God can't be the Creator because look at all these poorly-designed creatures! Surely He would have designed them differently! If God is as smart as He says He is, He never would have done it this way! For example, in the human eye, the photoreceptors are oriented away from the incoming light and placed behind nerves through which light must pass before reaching the photoreceptors. This mistake evidences the blind cobbling of evolution, not the masterful hand of God.
You may have run across this argument before. I have, by well-meaning deist and atheist friends. This line of thinking is called dysteleology for those who like big words. The root word is Greek teleos, which means "purpose" or "goal." The "dys" in front negates that (like "dissatisfation"), so this argument is a positive or forward argument about bad design.
The rest of this blog is an adaption of a response I have written to my friends several months ago. Upon reflection, it's a good explanation that I feel others may benefit from.

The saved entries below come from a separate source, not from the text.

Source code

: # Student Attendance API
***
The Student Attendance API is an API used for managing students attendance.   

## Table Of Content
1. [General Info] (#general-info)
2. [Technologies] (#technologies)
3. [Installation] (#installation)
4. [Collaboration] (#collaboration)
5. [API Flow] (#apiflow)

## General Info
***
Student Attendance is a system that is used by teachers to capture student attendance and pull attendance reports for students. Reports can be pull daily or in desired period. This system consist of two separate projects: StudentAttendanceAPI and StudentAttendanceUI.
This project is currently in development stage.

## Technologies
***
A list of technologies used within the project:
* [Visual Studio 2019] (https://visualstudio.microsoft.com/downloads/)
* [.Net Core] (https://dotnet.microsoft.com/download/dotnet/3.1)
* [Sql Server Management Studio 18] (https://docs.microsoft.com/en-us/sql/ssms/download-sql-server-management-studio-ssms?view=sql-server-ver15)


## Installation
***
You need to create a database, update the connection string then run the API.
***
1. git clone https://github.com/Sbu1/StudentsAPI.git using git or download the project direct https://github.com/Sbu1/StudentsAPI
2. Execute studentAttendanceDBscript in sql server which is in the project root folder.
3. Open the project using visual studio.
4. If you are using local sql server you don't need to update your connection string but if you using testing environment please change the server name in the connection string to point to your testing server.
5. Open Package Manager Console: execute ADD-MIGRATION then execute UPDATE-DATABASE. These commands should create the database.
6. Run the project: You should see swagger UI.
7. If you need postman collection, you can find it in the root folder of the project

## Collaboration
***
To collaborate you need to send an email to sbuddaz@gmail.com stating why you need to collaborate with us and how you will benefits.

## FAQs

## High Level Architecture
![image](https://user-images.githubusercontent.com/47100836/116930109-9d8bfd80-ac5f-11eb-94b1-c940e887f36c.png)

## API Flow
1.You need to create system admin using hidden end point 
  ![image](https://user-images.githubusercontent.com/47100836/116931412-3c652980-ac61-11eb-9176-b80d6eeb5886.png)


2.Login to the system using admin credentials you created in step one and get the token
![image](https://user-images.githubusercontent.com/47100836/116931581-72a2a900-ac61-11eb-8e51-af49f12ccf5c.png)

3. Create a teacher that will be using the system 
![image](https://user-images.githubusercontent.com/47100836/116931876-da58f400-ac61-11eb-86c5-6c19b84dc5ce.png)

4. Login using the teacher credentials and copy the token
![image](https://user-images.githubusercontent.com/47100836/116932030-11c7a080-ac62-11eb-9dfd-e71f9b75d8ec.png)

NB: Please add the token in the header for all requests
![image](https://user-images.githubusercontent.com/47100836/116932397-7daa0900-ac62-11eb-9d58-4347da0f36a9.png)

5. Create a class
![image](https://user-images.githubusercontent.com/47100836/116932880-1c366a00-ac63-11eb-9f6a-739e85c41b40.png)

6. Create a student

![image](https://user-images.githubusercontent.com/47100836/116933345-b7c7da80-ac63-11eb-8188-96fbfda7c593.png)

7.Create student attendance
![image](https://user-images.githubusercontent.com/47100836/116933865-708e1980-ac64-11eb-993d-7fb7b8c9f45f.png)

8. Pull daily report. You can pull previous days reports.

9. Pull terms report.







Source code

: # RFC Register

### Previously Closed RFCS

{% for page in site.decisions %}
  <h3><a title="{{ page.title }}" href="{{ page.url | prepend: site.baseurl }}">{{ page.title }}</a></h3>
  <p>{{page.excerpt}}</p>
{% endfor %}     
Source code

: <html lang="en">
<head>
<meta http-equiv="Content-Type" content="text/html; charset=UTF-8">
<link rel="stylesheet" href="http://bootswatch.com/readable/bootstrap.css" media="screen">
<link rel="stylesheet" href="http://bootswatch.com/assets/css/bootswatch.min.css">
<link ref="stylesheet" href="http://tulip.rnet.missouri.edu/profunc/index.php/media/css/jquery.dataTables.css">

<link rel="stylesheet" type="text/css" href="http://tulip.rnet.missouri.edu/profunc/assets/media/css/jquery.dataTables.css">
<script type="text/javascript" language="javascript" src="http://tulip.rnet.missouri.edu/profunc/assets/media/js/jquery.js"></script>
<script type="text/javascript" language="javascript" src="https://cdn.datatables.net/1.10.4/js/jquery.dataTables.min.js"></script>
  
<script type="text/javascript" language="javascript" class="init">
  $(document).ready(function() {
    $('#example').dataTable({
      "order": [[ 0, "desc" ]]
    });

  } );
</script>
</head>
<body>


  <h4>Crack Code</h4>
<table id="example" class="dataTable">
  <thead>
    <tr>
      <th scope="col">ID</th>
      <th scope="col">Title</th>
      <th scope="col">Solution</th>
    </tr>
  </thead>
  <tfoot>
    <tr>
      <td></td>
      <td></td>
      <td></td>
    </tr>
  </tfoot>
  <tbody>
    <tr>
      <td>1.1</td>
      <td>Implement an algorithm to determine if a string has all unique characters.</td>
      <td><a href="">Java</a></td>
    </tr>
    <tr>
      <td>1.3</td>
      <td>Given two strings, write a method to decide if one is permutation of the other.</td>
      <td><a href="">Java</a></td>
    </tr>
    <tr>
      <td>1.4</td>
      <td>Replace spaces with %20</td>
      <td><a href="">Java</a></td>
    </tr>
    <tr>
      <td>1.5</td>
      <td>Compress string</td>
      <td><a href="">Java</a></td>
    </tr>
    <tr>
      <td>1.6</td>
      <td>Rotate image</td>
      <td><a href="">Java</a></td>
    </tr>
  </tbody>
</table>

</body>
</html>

Six reasons why the opening paragraph (dysteleology) simply doesn't work:
1. Dysteleology is inherently presumptuous: the invoker presumes to know more than the supposed Creator of the universe.
2. Dysteleology is fundamentally a theological argument, not a scientific one. Rather than arguing with science, the invoker merely reveals their prior choice in the heart against God.
3. Calling something "broken" implicitly implies a "proper" design by which to judge (but isn't dysteleology meant to argue against design?). It refutes itself.
4. Calling something "broken" is essentially a science-stopper; the invoker is unwilling to probe further to see if there might be hidden genius in there. (For example, see Müller cells, which were recently discovered to bend light around the opaque nerves like fiber optics.)
5. The alternative design is never tested. If, for example, the eye is poorly designed, a better eye is never created by humans to prove the claim. Suppose there exists no better design due to unique engineering constraints?
6. Most people who use the argument from bad design forget to account for the Biblical creationist clause that biology today is under the Curse and the example may actually be a broken version of what was originally created good.
For these reasons, whenever I hear my friends use dysteleology, I have some explaining to do. I can't really blame them, though. Most people hear something clever from a proponent of their inward position and parrot it. Unfortunately, in the larger arena of philosophy these days, philosophers have not yet realized the problems with dysteleology. Some of the repeat invokers, such as Ken Miller, hold Ph.D's and are quite smart.